You said time shifting doesnt require storage. Which is plainly incorrect unless the grid is so wildly over provisioned that energy is always in excess. The economics of 1:1 time shifting are a huge subsidy to those people using it, they get a utility (storage) for no cost.
I agree that 1:1 time shifting is
apparent storage to the user, but it can be and is (or was) accomplished without using any storage (meaning electricity to storage to electricity). If you call the fuel tank of a generator 'storage', well.... And, in fact, the grid here is overprovisioned in that manner, but even that isn't a huge issue if they can predict their needs accurately enough. As far as it being a subsidy to the user, yes it was and quite deliberately, as I stated, for the express purpose of subsidizing solar power.

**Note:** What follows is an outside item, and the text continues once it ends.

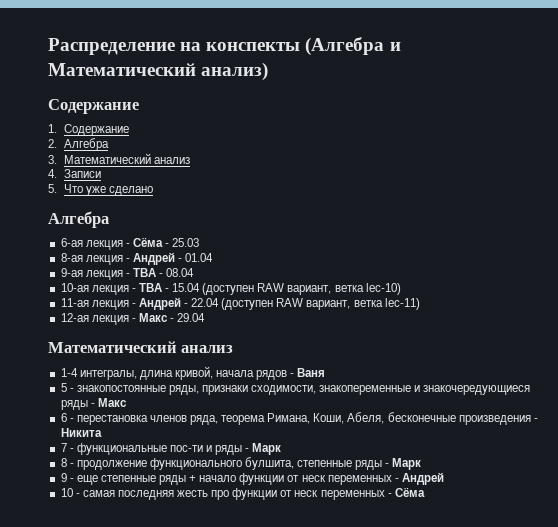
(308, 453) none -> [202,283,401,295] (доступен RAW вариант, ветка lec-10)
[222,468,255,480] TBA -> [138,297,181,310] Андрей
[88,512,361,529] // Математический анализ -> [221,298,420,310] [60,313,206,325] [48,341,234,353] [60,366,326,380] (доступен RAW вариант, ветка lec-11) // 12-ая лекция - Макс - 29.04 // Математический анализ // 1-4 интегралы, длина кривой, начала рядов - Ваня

However, before things got saturated with solar, my system was actually helping the grid because it provided a bit of power right when the utilities were struggling the most to provide it and my neighbors were buying that electricity as I produced it and probably paying even more for it than I was getting. Now they have plenty.
To make matters even a bit more interesting, since I would typically generate during the day when rates were high and then use at night when they were low, I was getting better than 1:1 time shifting, almost 1:3. I could generate a surplus (exported) kWh in the day and use 3kWh at night and my net bill would be zero. That party is mostly over, they now have the weekdays as off-peak until 4PM.